Dr. Gillis, immediate past president of the Heart Rhythm Society, and some of her colleagues endorsed the concept of a personalized approach to AF management and increasing reliance on new methods to further distinguish various types of AF patients in a commentary last year (Can. J. Cardiol. 2013;29:1141-6).

 

Preliminary draft of a new AF taxonomy

The consensus statement from the AFNET/EHRA group includes a draft of a new way to classify and think about AF. They divided AF into seven types: monogenic, focally induced, postoperative, valvular, AF in the elderly, polygenic, and unclassified (see table). But the coauthors of the statement cautioned that their proposed classifications were "preliminary," just a "step towards" a new AF taxonomy.

The proposed classification "is useful because it identifies patients with specific causes of AF, but it is preliminary because it is not able to classify many patients. We need better markers for the common mechanisms of AF," said Dr. Kirchhof in an interview. Progress in AF classification and taxonomy and progress in AF management will be "closely intertwined," he said. "We have a relatively decent understanding of several major mechanisms that cause AF, but we need clinically applicable markers that need to be validated. I expect that blood-based markers, and, to some extent, ECG-based markers will become helpful in the near future provided that they are validated."

Factors already accepted as valid tools for discriminating among AF patients include myocardial ischemia, hemodynamic instability, blood cell count, electrolytes, thyroid stimulating hormone level, ECG, and the presence or absence of AF-related symptoms, while decisions about anticoagulation are driven by a patient’s CHA₂DS₂-VASc score.

According to the consensus statement, factors currently under development and seen as good candidates for additional ways to discriminate among AF patients include:

• More ECG-derived information including evidence of left ventricular hypertrophy, heart failure, QT interval, atrioventricular block, and cardiomyopathy, as well as analysis of the electrical complexity of AF episodes.

• Silent AF episodes detected by prolonged ECG monitoring with a miniaturized device; also using prolonged ECG monitoring to further refine and personalize rhythm-control therapy.

• Brain imaging, particularly magnetic resonance imaging (MRI), to identify silent brain infarctions, white matter hyperintensities, and cerebral microbleeds to further refine anticoagulant treatment.

• Structural heart disease including valve disease, left ventricular hypertrophy, and left ventricular dysfunction detected by MRI or three-dimensional echocardiography.

• Atrial activation time monitored by tissue Doppler to better guide rhythm-control treatment.

• Blood levels of D-dimer, high-sensitive troponin T, and forms of brain natriuretic peptide, biomarkers that might refine stroke-risk assessment and anticoagulation.

• Chronic kidney disease, which might especially affect stroke risk.

• Blood and urine biomarkers of inflammation, cardiac load, cardiac damage, or kidney function that may predict the risk of recurrent AF, including various forms of brain natriuretic peptide, C-reactive protein, and creatinine.

• Genes linked to familial forms of AF, such as genes close to the PITX2 locus on chromosome 4q25 and genes close to the ZFHX3 locus on chromosome 16q22.

What comes next?

Dr.
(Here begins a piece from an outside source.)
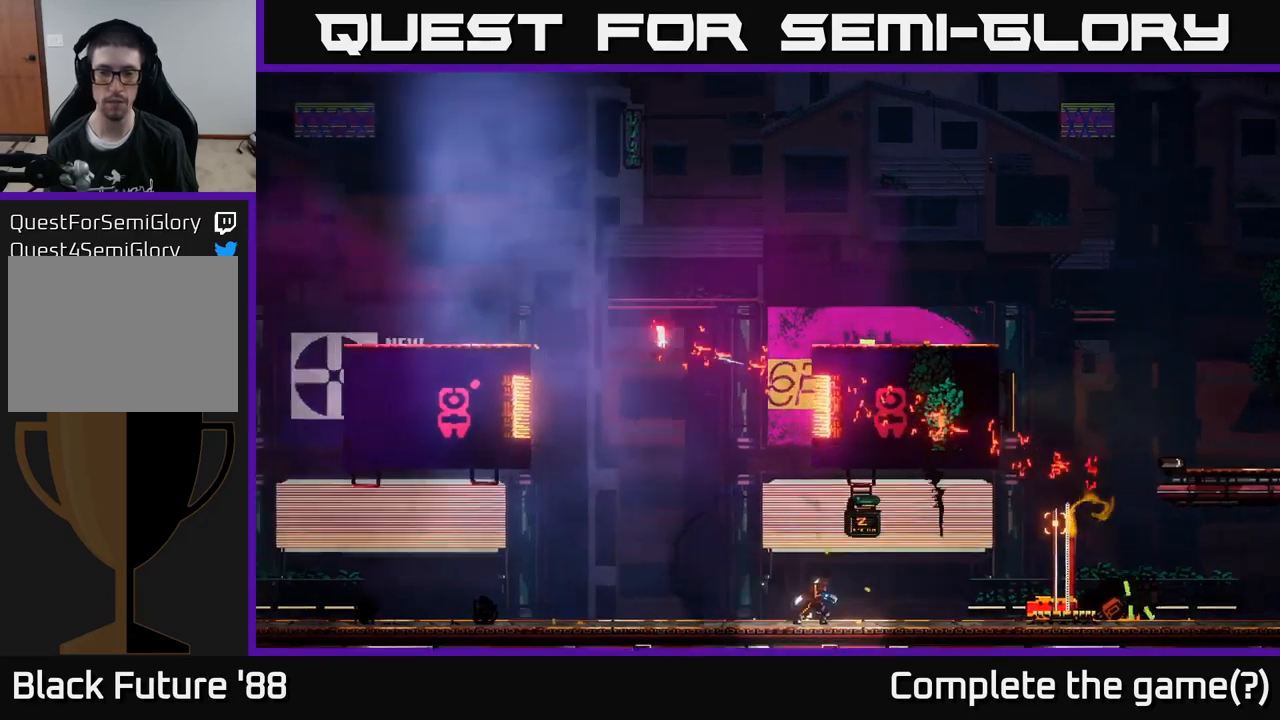
{"buttons": [], "left_stick": "center", "right_stick": "center", "events": [[117, "right_stick", "center"]]}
Camm cited two methods in particular as among the closest to becoming the next new ways to assess and discriminate AF patients. One is evaluating atrial remodeling by MRI, which also identifies regions of atrial fibrosis. This is especially promising because several drug classes may stop or perhaps reverse fibrotic changes in atria: angiotensin-converting enzyme inhibitors, angiotensin-receptor blockers, and galectin 3 inhibitor drugs.

Another way to assess AF and personalize management nearing routine use is measuring ECG patterns on the atrial surface with noninvasive sensors placed on a patient’s chest, patterns that may pinpoint conduction lesions or circuits amenable to focused ablation.

It’s also very possible that some new, validated markers of AF will flag some of the earliest pathologic changes that start down the road to AF, markers that could identify potential targets for early intervention, "allowing us to interrupt the AF process before it becomes an end-stage disease and while it can still be more directly managed," Dr. Camm said.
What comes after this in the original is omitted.